Your barn conversion – "what you really wanted for yourself"

Thoughts on making YOUR barn conversion – "what you really wanted for yourself"

This comment from robertloxton was posted on one of my how much does a barn conversion cost posts the other day.

Hello,
I bought a threshing barn and subsequently got pp for conversion to one dwelling. There are so many different ideas and prejudices out there about how and where to go about this.

The best advice I had…..was to make sure you applied for what you really wanted for yourself. Not to be unduly influenced by other peoples experience. Sometimes you find that experience (including professional) is 20 years old….and in truth matters have moved on. The economy has moved on.

So my answer is to spend a huge amount of time reasearching and establishing for yourself what you want. Head up the applications yourself and use the professionals as back up to you. Don’t let them be the lead players.
Clearly you have to be doing this in an informed way. But rocket science it ain’t.

I think there are some really important points in there…

I’m not anti-architect, I’ve never used one myself but I know a few and value their advice and opinion. But Roberts point on your conversion being about “what you really wanted for yourself” is key to personal success for most fool-hardy instigators of conversion projects. I’m not wanting to pick on architects, but I see them as a key source of opinions that differ from your own and the most likely to be able to shift your project away from “what you really wanted for yourself“. By all means seek advice, explore differing opinions and adjust your own thoughts, but I strongly believe that you should own the overall vision for the conversion yourself.

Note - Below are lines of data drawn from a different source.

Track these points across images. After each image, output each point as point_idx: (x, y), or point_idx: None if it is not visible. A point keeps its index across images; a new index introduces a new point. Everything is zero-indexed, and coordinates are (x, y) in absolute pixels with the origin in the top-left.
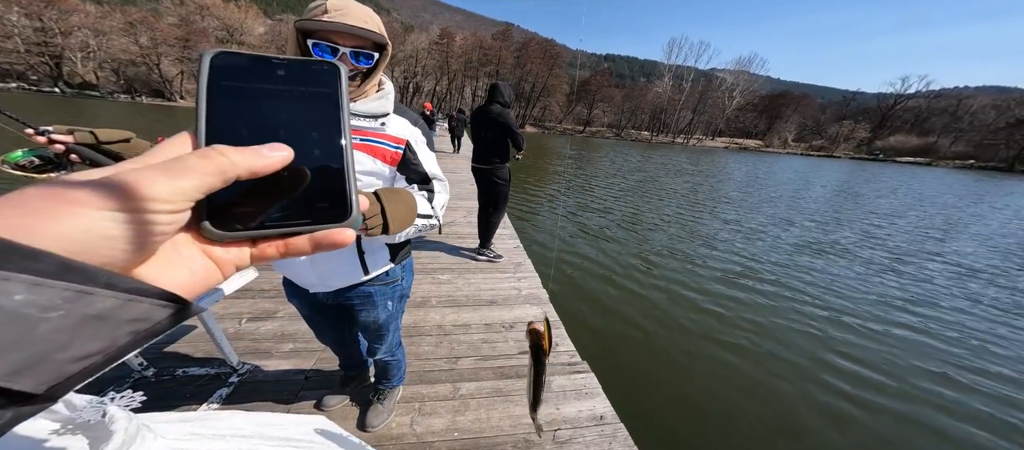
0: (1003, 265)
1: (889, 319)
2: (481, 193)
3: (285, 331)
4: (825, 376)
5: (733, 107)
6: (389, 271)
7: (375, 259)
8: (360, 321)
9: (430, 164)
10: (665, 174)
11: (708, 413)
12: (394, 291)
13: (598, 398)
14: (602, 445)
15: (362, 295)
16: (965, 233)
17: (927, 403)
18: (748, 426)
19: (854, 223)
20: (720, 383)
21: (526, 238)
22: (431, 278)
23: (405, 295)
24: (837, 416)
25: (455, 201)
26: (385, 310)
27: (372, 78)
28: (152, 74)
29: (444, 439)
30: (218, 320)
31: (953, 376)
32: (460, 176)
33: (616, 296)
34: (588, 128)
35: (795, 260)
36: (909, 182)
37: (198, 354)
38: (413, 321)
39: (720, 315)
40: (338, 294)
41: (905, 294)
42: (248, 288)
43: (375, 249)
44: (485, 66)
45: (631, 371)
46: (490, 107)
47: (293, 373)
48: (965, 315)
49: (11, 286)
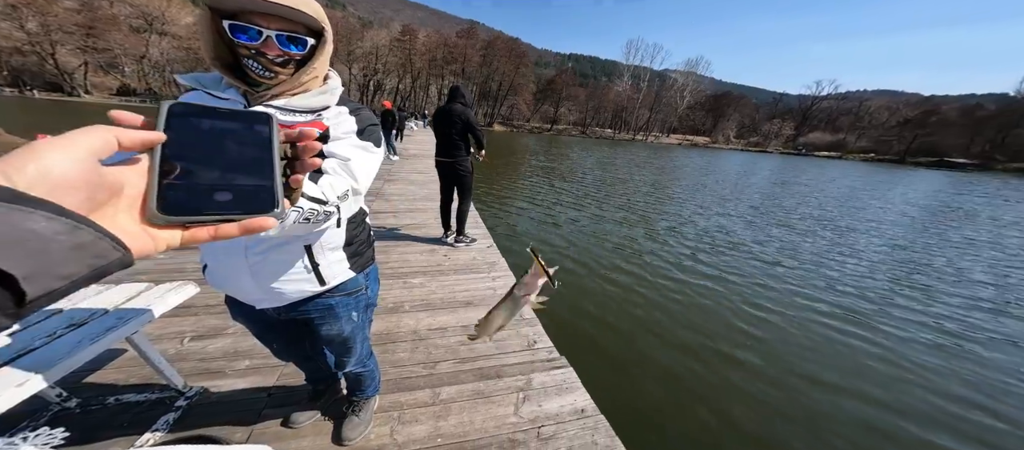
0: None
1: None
2: (446, 185)
3: (238, 348)
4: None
5: (684, 106)
6: (350, 281)
7: (332, 269)
8: (322, 335)
9: (340, 147)
10: (634, 168)
11: (683, 398)
12: (358, 301)
13: (578, 392)
14: (585, 438)
15: (321, 308)
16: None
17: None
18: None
19: (792, 210)
20: (690, 366)
21: (497, 237)
22: (402, 283)
23: (372, 304)
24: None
25: (425, 202)
26: (350, 322)
27: (309, 68)
28: (45, 65)
29: (427, 446)
30: (154, 342)
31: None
32: (419, 176)
33: (592, 289)
34: (555, 126)
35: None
36: (821, 172)
37: (133, 380)
38: (386, 328)
39: (688, 300)
40: (292, 308)
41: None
42: (189, 304)
43: (330, 258)
44: (450, 64)
45: (608, 362)
46: (453, 106)
47: (253, 392)
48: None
49: (37, 217)
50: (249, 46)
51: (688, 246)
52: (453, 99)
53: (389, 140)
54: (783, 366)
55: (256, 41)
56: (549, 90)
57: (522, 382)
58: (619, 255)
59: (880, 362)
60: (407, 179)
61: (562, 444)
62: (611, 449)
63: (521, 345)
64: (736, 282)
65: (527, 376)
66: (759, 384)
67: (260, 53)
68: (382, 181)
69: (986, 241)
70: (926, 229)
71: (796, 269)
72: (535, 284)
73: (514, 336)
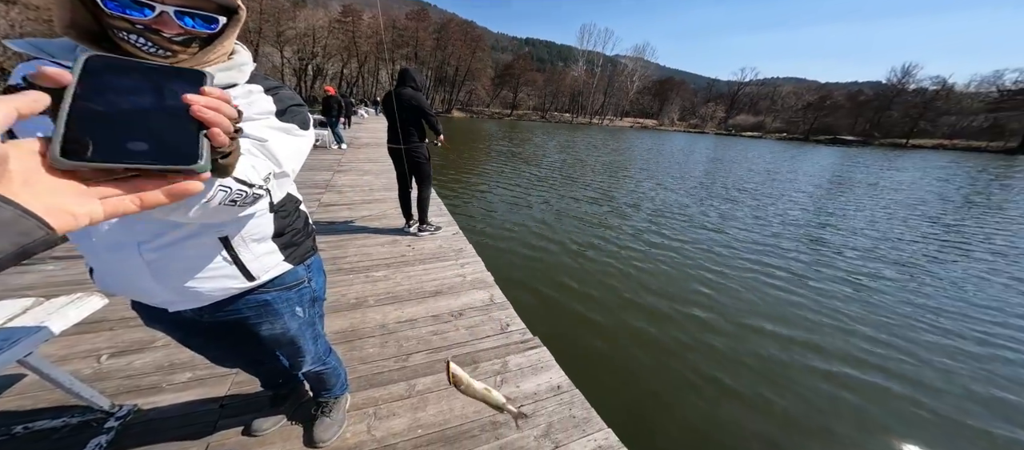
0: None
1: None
2: (403, 173)
3: (175, 360)
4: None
5: (634, 90)
6: (288, 274)
7: (261, 263)
8: (264, 336)
9: (255, 129)
10: (593, 150)
11: (650, 360)
12: (301, 295)
13: (553, 370)
14: (563, 412)
15: (255, 305)
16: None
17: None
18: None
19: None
20: (655, 335)
21: (464, 224)
22: (365, 277)
23: (318, 298)
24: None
25: (383, 192)
26: (294, 318)
27: (217, 46)
28: None
29: (408, 438)
30: (59, 363)
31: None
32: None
33: (563, 266)
34: (515, 111)
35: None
36: (746, 150)
37: (42, 405)
38: (350, 325)
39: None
40: (217, 309)
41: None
42: (98, 319)
43: (256, 251)
44: (401, 48)
45: (580, 336)
46: (402, 90)
47: (201, 404)
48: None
49: None
50: (133, 20)
51: (646, 219)
52: (402, 83)
53: (335, 128)
54: (733, 318)
55: (147, 16)
56: (507, 75)
57: (498, 366)
58: (586, 232)
59: (805, 309)
60: (360, 169)
61: (542, 420)
62: (588, 419)
63: (495, 329)
64: (689, 249)
65: (503, 359)
66: (716, 336)
67: (152, 30)
68: (331, 172)
69: (870, 204)
70: (831, 195)
71: (736, 233)
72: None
73: (487, 321)
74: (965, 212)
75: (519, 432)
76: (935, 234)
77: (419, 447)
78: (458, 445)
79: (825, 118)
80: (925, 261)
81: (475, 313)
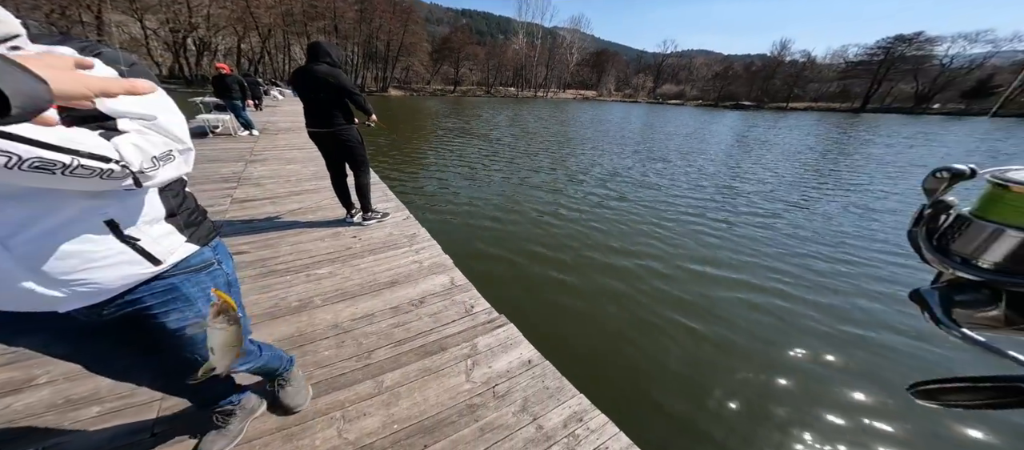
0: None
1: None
2: (332, 159)
3: (70, 396)
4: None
5: (574, 62)
6: (193, 255)
7: (161, 245)
8: (172, 331)
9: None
10: (540, 122)
11: (611, 316)
12: (213, 277)
13: (523, 345)
14: (536, 385)
15: (161, 291)
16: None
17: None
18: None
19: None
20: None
21: (416, 208)
22: (305, 276)
23: (232, 283)
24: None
25: (314, 182)
26: (208, 303)
27: None
28: None
29: (383, 436)
30: None
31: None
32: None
33: (520, 235)
34: (458, 87)
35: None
36: (673, 117)
37: None
38: (297, 330)
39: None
40: (118, 302)
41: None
42: None
43: (154, 233)
44: (315, 21)
45: (545, 304)
46: (316, 66)
47: (127, 435)
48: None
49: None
50: None
51: (598, 183)
52: (315, 59)
53: (240, 112)
54: (676, 262)
55: None
56: (446, 49)
57: (467, 349)
58: (540, 203)
59: (726, 250)
60: (282, 157)
61: (517, 396)
62: (561, 389)
63: (459, 313)
64: (636, 206)
65: (471, 342)
66: (663, 281)
67: None
68: (243, 163)
69: (762, 157)
70: (742, 151)
71: (671, 189)
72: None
73: (451, 306)
74: (826, 159)
75: (497, 411)
76: (808, 178)
77: (398, 442)
78: (438, 433)
79: (729, 86)
80: (802, 199)
81: (437, 299)
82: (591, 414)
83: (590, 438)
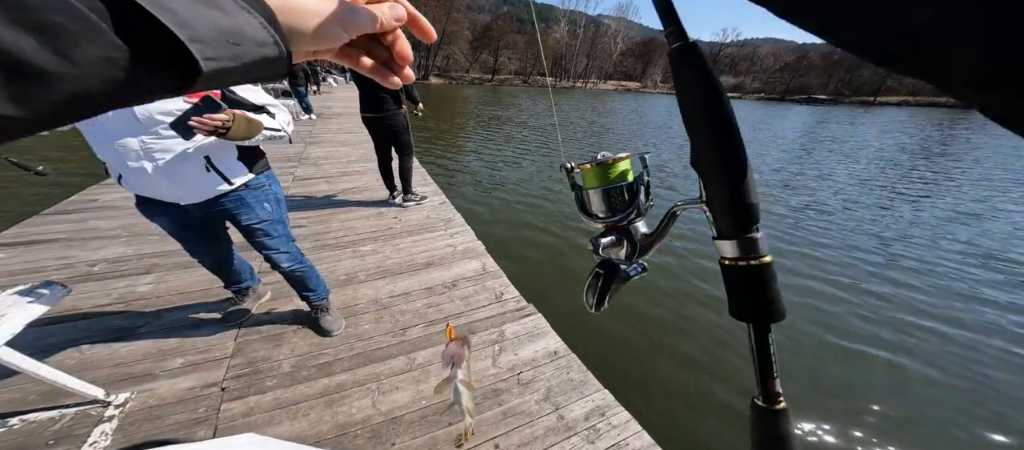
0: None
1: None
2: (381, 142)
3: (163, 347)
4: None
5: (618, 52)
6: (252, 180)
7: (231, 169)
8: (243, 225)
9: (255, 95)
10: (580, 113)
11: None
12: (267, 194)
13: (549, 336)
14: (561, 376)
15: (235, 200)
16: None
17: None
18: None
19: None
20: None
21: (452, 193)
22: (352, 252)
23: (280, 200)
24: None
25: (362, 164)
26: (264, 210)
27: None
28: None
29: (413, 410)
30: (38, 354)
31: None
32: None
33: (548, 231)
34: (496, 76)
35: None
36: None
37: (31, 396)
38: (343, 301)
39: None
40: (210, 205)
41: None
42: (71, 309)
43: (229, 164)
44: None
45: (576, 301)
46: None
47: (201, 389)
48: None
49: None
50: None
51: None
52: None
53: (303, 97)
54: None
55: None
56: (486, 38)
57: (495, 335)
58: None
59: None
60: (334, 140)
61: (541, 385)
62: (585, 382)
63: (489, 299)
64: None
65: (499, 328)
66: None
67: None
68: (303, 143)
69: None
70: (807, 151)
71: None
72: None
73: (481, 291)
74: (919, 161)
75: (520, 398)
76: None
77: (425, 418)
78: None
79: (800, 78)
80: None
81: (468, 283)
82: (614, 410)
83: (611, 433)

It can be alluring to seek advice and delegate decision making, to play the part of a patron rather than project manager, but that’s rarely the route to personal success and the satisfaction gained from a vision made real that should come from a successful conversion. Unless you truly have more money than sense & a willingness to create the vision of others then conversion is surely not for the weak-hearted.

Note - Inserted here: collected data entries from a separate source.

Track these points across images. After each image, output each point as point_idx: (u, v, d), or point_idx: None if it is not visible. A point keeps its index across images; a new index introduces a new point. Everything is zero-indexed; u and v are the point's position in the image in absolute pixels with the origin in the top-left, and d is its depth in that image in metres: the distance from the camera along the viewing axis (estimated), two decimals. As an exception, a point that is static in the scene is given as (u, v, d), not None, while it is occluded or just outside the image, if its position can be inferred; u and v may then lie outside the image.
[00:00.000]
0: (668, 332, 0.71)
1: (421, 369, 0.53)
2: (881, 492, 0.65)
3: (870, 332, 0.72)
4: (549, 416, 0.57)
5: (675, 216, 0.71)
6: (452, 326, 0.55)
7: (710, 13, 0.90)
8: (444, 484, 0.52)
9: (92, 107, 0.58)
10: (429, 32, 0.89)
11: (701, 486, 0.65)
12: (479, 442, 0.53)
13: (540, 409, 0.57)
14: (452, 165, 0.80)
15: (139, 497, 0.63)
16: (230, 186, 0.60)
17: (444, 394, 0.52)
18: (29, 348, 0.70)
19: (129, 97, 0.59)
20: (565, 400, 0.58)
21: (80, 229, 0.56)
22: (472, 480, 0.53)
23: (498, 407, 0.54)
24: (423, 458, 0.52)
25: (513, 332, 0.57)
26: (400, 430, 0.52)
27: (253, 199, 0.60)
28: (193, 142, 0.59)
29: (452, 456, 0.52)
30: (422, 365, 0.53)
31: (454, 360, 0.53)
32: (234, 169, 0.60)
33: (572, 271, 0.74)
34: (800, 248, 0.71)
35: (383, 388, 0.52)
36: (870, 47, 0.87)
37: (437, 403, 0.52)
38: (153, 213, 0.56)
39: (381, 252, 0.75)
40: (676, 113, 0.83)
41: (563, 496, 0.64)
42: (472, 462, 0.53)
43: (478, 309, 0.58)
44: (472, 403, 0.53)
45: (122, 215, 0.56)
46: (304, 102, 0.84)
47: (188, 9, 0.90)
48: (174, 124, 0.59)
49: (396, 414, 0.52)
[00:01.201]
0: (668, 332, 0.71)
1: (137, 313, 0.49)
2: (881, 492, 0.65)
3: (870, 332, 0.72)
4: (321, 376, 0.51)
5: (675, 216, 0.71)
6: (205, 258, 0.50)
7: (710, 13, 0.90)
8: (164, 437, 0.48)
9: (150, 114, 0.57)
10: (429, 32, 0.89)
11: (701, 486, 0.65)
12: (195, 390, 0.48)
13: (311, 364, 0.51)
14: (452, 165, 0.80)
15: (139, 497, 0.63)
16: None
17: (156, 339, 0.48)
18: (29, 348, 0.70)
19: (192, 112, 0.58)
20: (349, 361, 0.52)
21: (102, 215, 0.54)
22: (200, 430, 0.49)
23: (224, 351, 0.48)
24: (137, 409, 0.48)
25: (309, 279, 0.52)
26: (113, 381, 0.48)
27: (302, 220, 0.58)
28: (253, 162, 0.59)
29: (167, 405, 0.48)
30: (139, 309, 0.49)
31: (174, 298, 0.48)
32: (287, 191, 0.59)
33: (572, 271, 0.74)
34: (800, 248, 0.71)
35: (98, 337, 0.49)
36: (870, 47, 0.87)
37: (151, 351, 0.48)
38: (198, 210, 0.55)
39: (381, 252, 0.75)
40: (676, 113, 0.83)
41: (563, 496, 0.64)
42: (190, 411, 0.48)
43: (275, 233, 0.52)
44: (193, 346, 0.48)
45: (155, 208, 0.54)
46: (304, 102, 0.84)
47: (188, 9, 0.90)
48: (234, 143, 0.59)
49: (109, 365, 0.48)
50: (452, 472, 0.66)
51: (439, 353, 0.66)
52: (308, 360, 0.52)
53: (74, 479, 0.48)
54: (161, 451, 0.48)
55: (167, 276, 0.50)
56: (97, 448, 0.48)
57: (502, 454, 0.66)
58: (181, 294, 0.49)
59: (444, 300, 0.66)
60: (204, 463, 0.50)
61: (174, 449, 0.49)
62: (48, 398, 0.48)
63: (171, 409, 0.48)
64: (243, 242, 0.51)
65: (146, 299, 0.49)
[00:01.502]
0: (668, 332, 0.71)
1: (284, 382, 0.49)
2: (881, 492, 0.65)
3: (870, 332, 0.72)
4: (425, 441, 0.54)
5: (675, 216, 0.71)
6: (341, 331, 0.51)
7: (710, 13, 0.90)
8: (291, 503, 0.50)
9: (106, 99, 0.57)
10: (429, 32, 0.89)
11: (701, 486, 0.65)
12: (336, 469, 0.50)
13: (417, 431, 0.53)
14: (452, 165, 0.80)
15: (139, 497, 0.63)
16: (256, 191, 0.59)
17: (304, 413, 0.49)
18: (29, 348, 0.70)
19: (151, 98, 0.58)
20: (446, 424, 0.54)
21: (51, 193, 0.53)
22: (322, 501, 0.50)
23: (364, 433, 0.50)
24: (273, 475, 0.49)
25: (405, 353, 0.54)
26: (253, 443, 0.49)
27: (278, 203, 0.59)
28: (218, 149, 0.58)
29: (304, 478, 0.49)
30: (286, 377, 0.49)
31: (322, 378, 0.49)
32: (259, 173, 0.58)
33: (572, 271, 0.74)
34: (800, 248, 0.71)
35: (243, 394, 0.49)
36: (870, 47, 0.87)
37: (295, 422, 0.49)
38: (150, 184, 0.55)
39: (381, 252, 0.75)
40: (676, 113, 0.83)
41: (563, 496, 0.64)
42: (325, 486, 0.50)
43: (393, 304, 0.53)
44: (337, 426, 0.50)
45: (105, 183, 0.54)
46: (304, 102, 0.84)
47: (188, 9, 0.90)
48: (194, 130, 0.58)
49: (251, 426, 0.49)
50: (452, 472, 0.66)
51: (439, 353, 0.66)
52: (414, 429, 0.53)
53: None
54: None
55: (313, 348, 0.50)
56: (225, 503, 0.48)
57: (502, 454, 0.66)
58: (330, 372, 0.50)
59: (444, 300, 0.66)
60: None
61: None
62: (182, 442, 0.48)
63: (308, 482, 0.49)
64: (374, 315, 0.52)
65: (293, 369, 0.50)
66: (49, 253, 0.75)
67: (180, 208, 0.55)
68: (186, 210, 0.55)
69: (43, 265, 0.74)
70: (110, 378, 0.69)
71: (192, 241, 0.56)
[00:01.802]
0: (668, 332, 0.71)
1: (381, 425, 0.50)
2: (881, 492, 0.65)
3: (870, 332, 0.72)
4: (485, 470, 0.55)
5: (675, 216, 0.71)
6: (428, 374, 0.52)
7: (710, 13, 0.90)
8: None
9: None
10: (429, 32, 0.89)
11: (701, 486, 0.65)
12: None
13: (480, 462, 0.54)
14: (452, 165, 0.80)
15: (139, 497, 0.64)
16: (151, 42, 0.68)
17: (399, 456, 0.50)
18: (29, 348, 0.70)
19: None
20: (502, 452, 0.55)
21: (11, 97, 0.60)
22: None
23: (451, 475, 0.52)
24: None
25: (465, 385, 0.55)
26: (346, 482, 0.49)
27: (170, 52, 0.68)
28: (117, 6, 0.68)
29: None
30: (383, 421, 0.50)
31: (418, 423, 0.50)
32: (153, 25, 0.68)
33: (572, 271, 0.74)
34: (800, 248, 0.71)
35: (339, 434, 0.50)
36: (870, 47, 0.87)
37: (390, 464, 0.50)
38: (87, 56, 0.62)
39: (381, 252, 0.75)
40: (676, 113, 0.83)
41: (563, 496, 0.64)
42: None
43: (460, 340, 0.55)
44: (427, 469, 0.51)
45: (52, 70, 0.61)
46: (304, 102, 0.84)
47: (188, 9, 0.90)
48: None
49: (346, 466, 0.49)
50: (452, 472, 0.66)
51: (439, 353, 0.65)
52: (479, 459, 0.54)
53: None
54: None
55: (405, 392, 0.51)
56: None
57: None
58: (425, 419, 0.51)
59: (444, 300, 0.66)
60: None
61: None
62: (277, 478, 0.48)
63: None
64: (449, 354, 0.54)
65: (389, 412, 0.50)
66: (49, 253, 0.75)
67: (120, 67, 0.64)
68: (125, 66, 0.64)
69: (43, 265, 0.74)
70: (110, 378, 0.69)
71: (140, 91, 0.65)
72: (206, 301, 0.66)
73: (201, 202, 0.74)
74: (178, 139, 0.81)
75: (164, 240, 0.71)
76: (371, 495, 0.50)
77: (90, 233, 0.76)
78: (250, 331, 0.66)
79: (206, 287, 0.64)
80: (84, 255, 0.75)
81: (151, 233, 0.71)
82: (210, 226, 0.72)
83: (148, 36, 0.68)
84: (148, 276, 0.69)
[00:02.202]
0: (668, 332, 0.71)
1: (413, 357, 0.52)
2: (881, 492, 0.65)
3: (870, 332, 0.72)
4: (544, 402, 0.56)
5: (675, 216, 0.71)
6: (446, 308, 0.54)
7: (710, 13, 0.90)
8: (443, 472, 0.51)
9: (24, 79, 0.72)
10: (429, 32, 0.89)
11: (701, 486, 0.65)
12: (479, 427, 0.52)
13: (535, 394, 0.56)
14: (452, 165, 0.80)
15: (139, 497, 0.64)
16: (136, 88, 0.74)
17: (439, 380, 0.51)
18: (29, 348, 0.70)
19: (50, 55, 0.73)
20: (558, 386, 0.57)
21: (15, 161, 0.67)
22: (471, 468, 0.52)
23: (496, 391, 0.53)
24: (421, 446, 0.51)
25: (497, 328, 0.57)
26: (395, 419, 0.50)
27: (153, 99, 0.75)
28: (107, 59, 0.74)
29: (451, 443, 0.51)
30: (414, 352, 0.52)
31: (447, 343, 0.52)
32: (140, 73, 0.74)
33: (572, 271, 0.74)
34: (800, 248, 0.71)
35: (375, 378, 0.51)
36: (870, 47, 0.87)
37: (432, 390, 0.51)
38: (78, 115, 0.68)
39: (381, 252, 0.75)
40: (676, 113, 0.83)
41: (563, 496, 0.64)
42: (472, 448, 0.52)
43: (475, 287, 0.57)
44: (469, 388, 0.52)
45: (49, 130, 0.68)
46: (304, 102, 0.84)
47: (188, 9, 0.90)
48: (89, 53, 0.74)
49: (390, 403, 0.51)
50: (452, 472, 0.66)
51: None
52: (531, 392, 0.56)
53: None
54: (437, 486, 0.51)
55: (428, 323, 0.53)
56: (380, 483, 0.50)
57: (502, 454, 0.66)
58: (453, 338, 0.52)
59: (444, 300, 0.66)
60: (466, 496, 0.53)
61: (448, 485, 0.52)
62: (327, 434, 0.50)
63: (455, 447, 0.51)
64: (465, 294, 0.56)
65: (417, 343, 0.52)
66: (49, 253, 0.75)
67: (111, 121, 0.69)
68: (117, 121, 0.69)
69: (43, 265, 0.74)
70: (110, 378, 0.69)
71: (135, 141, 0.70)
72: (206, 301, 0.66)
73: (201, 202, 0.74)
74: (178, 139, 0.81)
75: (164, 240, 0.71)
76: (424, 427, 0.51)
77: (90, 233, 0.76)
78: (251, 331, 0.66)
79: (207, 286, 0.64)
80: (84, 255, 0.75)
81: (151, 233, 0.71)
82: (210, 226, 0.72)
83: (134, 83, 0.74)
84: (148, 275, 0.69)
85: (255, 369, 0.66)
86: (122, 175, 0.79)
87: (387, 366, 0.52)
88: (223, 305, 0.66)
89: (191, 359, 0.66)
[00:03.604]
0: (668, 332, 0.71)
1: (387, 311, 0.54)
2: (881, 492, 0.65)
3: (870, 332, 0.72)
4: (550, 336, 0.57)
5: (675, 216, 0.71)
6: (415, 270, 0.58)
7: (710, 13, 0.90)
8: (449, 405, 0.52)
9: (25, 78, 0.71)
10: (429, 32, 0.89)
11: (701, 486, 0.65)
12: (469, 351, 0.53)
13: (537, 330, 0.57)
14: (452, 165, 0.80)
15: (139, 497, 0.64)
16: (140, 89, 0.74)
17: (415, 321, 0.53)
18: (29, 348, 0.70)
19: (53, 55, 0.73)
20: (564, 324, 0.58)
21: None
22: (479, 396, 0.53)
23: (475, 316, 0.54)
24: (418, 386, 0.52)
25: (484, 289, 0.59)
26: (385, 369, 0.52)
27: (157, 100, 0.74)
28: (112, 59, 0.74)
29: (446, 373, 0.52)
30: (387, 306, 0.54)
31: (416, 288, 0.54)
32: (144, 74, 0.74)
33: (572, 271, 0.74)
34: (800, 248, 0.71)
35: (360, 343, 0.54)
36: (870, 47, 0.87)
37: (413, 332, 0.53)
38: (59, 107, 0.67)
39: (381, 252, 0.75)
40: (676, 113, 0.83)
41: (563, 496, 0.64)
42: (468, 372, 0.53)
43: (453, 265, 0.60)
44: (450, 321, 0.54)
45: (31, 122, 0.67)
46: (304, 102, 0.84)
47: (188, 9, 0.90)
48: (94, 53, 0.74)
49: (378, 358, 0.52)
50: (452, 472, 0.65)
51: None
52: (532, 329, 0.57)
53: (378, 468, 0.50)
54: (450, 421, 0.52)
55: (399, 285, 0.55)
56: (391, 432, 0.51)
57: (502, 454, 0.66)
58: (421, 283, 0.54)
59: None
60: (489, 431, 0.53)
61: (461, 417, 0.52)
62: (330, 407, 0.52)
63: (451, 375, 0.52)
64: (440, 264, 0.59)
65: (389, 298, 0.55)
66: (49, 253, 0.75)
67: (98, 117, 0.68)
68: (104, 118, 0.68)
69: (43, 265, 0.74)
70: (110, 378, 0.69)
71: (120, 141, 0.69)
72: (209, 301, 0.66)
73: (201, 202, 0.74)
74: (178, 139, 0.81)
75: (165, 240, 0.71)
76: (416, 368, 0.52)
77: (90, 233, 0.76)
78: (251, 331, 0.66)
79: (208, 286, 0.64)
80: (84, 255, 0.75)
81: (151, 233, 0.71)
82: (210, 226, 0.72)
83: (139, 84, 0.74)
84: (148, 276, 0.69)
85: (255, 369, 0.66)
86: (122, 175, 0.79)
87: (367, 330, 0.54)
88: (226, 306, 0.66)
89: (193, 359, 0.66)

It was never planned this way, but I realise now that the name of this website enshrines this approach, it is after all, MY Barn Conversion.

VAT and Conversions

I was tweeting the other day about VAT on conversions…

I was tweeting the other day about VAT on conversions.

An article in Homebuilding Magazine titled (somewhat harshly) ‘Incompetent Inland Revenue, helpful H&R‘ provided the ‘revelation’ that the conversion of a building that hasn’t been occupied for 10+ years (or ever) is VAT exempt. Although 5% VAT is payable during conversion it can be reclaimed at the end of the project.

Personally I thought that was bloody obvious.

HMRC provides the following guidance (a simple Google search on “VAT on conversions” will get you there):

Where the building is a conversion, it must be of a non-residential building. That means a building that has either never been lived in, or hasn’t been lived in for the last ten years – not even on an occasional basis as a second home. Illegal occupation by squatters doesn’t count, however, and you are allowed to live in the property while the work’s being done, as long you move in after the work has started.

From – VAT refunds on self-build new homes or non-residential conversions

I don’t know, but perhaps, equating conversion to self-build, this level of lazy ‘uninformation’ is what holds back the UK from anything but novelty levels of self-build.

My question is…. is it too much to ask people to do their homework when undertaking one of the largest investments of their lives?

(Hope I’ve not just jinxed my own VAT reclaim with my wise-ass comments…)

In my absence…

In my absence the quality of the advice on this site has certainly improved… 😉

johnrush a ‘Chartered Building Services Engineer’ has made a couple of interesting comments on the forum.

Firstly on the heating-help-needed topic, John has written an informative piece on insulation. I particularly like his holistic ‘six-sided’ approach to insulation:

Try to think of your house as a box and you are trying to heat the inside of it. The top of the box is the easiest to deal with as it is relatively easy to add insulation to the roof space. Just dealing with the loft will not help much as you have only tackled one of the six sides.

John then goes on to add to the discussion of heat-pumps with some clear and informative information.

Thanks John!

Forum update – March 2012…

A couple of interesting posts on the much neglected forum recently…

Justin is a cabinet maker looking to gain experience from a barn conversion – post on his forum topic if you think you may have an opportunity for him.

lornapotter is looking for options on how to open up the first floor of barn conversion that she is about to undertake. Waist high tie-beams currently make the space unusable. I attempted to point out some of the options, but I’m sure there are more – please take a look at the More head height required topic on the forum.

Lessons learnt the hard way – squeaky floorboards

Having spent a few hours cutting out tongues (from floorboards nothing more sinister), lifting boards, rummaging around underneath them, padding and separating copper pipes with insulation, rescrewing and renailing, I discovered that in fact the easiest way to quieten down squeaky floorboards was to simply rehammer the heads of the nails that hold the boards in place. The boards had worked slightly lose over the last 30 years and a tap or two tightens them up by the half a millimetre or so needed to put them back into place.